This is the archived SXSW 2012 schedule. Please see the current schedule here.

The White House on the Road

#sxsw #WhiteHouse

With the commoditizaion of digital technologies for engagement, organizations are beginning to see the opportunity to go one step further by bridging the gap between the virtual and the physical worlds. Hear how a group inside the White House has launched a digitally-powered program to enable live engagement with Latin-America citizens throughout the US. A key component of the program is a multi-city event series where the White House will send officials to meet, engage, and work with local leaders on a wide range of projects. Featuring key White House staff leading this initiative, “THE WHITE HOUSE – ON THE ROAD” explores what could be the next frontier for interactive – “an intelligent return to the physical world.”

Listen

Presenters

66045
Giovanni Rodriguez Chief Mktg & Strategy Officer Deloitte Postdigital Enterprise

Giovanni Rodriguez is an author, entrepreneuer, and consultant on organizational leadership and social technology. Today, he is Chief Marketing & Strategy Officer at Deloitte Postdigital Enterprise where he is helping to design new services in the digital/social/mobile arena. Before Deloitte, he was Chief Marketing Officer at BroadVision (Nasdaq: BVSN), one of the world’s leading innovators in enterprise social networking. Before that, he was co-founder and managing partner of The Conversation Group (TCG), one of the first social-technology consulting firms. He is a regular contributor for Forbes and ClickZ, and he is currently writing a book on how mass movements are made on the new social Web (O'Reilly Media).

A pioneer in post-Web 2.0 communications, Giovanni has advised and consulted for numerous B2B leaders such as The New York Stock Exchange, SAP, Alcatel-Lucent, and Verizon Business, as well as leading consumer brands such as General Mills, Unilever, and Best Buy. He is also known for his work in positioning technology companies in transition, including FAST Search and Transfer (now Microsoft), Ribbit (now British Telecom), JAJAH (now Telefonica), and VMware, where he worked with the team that led the company’s entry into the enterprise software market.

Rodriguez is a founding fellow at the Society of New Communications Research (SNCR) and a board member at Latinos for Social Media (LATISM). He is a graduate of Princeton University.

63610
Jose Rico Exec Dir White House Initiative On Educational Excellence For Hispanics

José Antonio Rico is the executive director of the White House Initiative on Educational Excellence for Hispanics. Named to his post on Dec. 7, 2011, Rico helps carry out President Obama’s efforts to improve the academic achievement of Hispanic students. He came to the Department as a senior adviser in the Office of Elementary and Secondary Education on April 29, 2009, and most recently served as the White House Initiative’s deputy director since Feb. 1, 2010.

Born in the small town of Jeruco, México, 7-year-old José and his brother, Carlos, immigrated to the United States, where his father was a railroad worker and his mother was a housewife. His sister, Florentina, was born after the family settled in Chicago.

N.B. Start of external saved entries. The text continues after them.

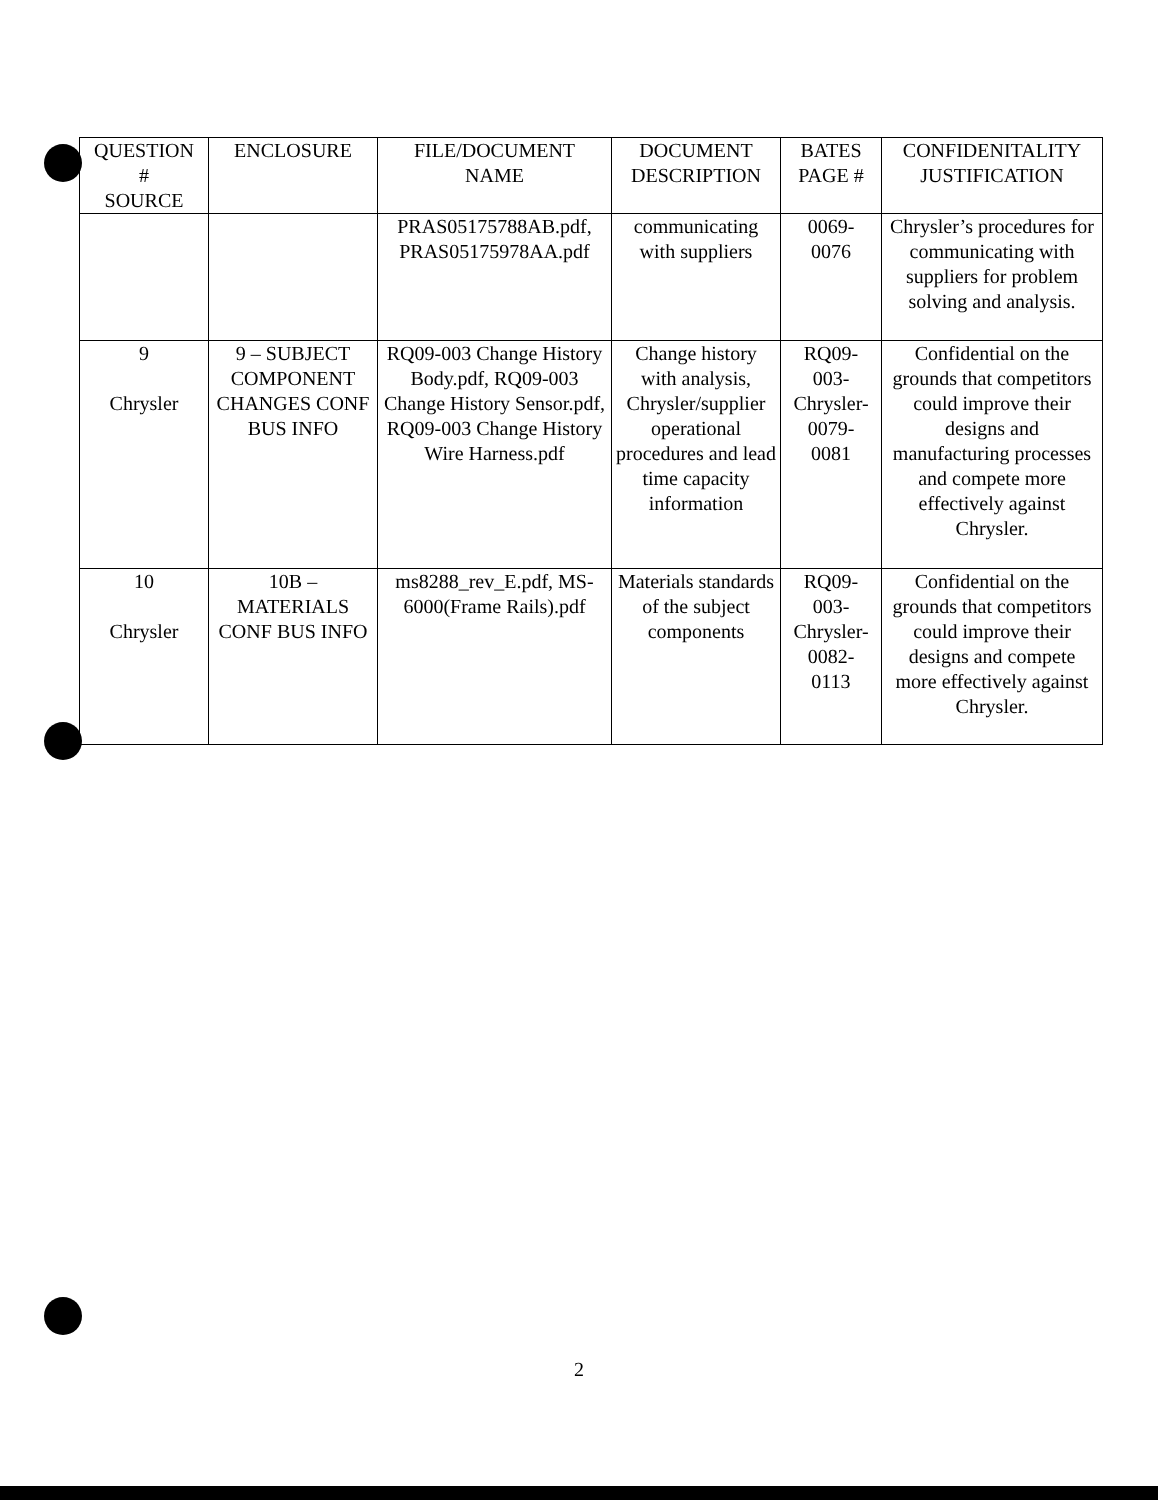| QUESTION # SOURCE | ENCLOSURE | FILE/DOCUMENT NAME | DOCUMENT DESCRIPTION | BATES PAGE # | CONFIDENITALITY JUSTIFICATION |
| --- | --- | --- | --- | --- | --- |
| | | PRAS05175788AB.pdf, PRAS05175978AA.pdf | communicating with suppliers | 0069- 0076 | Chrysler’s procedures for communicating with suppliers for problem solving and analysis. |
| 9 Chrysler | 9 – SUBJECT COMPONENT CHANGES CONF BUS INFO | RQ09-003 Change History Body.pdf, RQ09-003 Change History Sensor.pdf, RQ09-003 Change History Wire Harness.pdf | Change history with analysis, Chrysler/supplier operational procedures and lead time capacity information | RQ09- 003- Chrysler- 0079- 0081 | Confidential on the grounds that competitors could improve their designs and manufacturing processes and compete more effectively against Chrysler. |
| 10 Chrysler | 10B – MATERIALS CONF BUS INFO | ms8288_rev_E.pdf, MS-6000(Frame Rails).pdf | Materials standards of the subject components | RQ09- 003- Chrysler- 0082- 0113 | Confidential on the grounds that competitors could improve their designs and compete more effectively against Chrysler. |
2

Rico attended public schools in Chicago and graduated from the Whitney M. Young Magnet High School, where he made the dean’s list and won a full-ride scholarship to study mechanical engineering at the University of Illinois–Urbana. After a six-month internship as a staff engineer at Amoco during his senior year, Rico realized he’d lost interest in engineering and took a job as a science teacher at Chicago’s Latino Youth Alternative High School, where he taught for the next three years.

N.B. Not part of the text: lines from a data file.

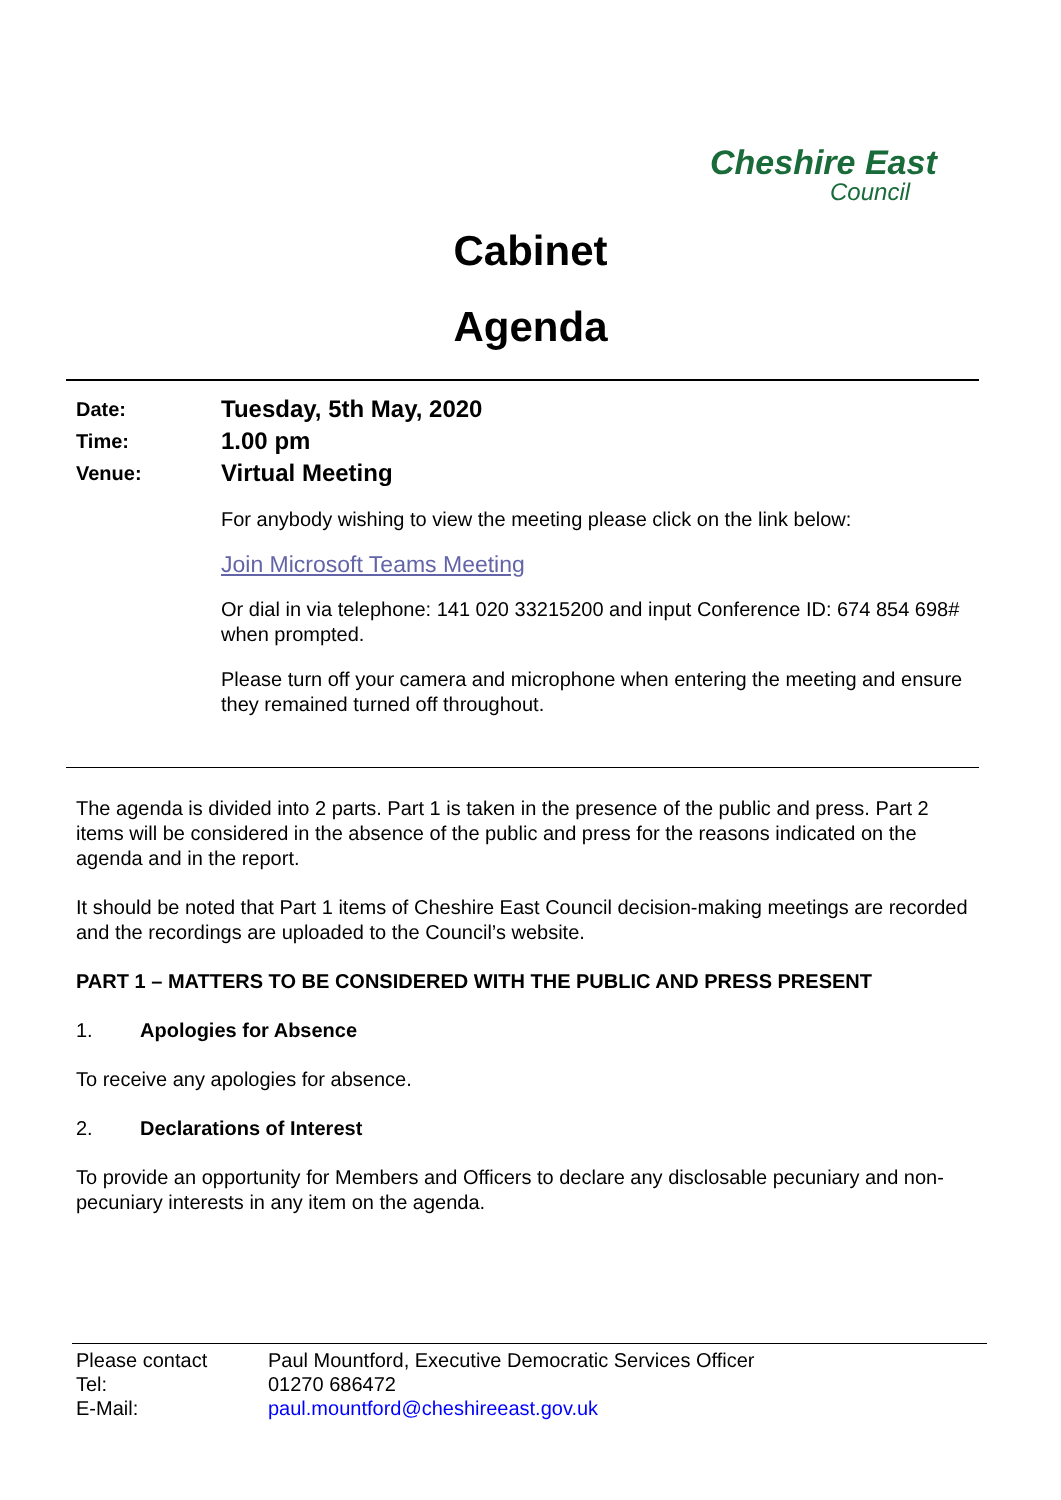Cheshire East
Council
Cabinet
Agenda
Date:
Tuesday, 5th May, 2020
Time:
1.00 pm
Venue:
Virtual Meeting
For anybody wishing to view the meeting please click on the link below:
Join Microsoft Teams Meeting
Or dial in via telephone: 141 020 33215200 and input Conference ID: 674 854 698# when prompted.
Please turn off your camera and microphone when entering the meeting and ensure they remained turned off throughout.
The agenda is divided into 2 parts. Part 1 is taken in the presence of the public and press. Part 2 items will be considered in the absence of the public and press for the reasons indicated on the agenda and in the report.
It should be noted that Part 1 items of Cheshire East Council decision-making meetings are recorded and the recordings are uploaded to the Council’s website.
PART 1 – MATTERS TO BE CONSIDERED WITH THE PUBLIC AND PRESS PRESENT
1. Apologies for Absence
To receive any apologies for absence.
2. Declarations of Interest
To provide an opportunity for Members and Officers to declare any disclosable pecuniary and non-pecuniary interests in any item on the agenda.
Please contact Paul Mountford, Executive Democratic Services Officer
Tel: 01270 686472
E-Mail: paul.mountford@cheshireeast.gov.uk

From 1995 to 1997, he served as the program director for Public Allies, a Chicago nonprofit dedicated to community service, and, during this time, in May 1996, he finished his bachelor’s degree at Northeastern Illinois University.

In 1997, he went to work for the Illinois Coalition for Immigrant Rights, organizing its “Removing Barriers to Education” campaign, working with parents around the state to see that their children were not denied access to education.

Two years later, he was hired by the University of Illinois–Chicago’s Small Schools Workshop to help develop small, innovative learning communities in public schools. During this time, he worked as a school improvement coach and on charter school projects with the Knowledge Works Foundation and the National Council of La Raza. While at UI–Chicago, he also completed a master’s degree in curriculum instruction in 2003.

In 2004, while still working for UI–Chicago, Rico completed a second master’s, this time in administration, at National-Louis University as a principal resident in the New Leaders for New Schools program.

As Chicago’s Multicultural Arts High School opened in 2005, Chicago Public Schools CEO Arne Duncan named Rico its first principal. It was quite an achievement, considering that Rico and 13 other members of the Lawndale–Little Village neighborhood had gone on a 19-day hunger strike starting on Mother’s Day weekend in 2001 to call attention to repeated delays by previous administrators in approving the school. Rico served as the founding principal of the school, which has 24 teachers and an enrollment of 350, until he joined ED in 2009.

Rico, his wife, Angélica, a registered nurse, and their daughter and two sons live in Washington, D.C., where the three children, a preschooler, a kindergartener, and an eighth-grader attend public schools.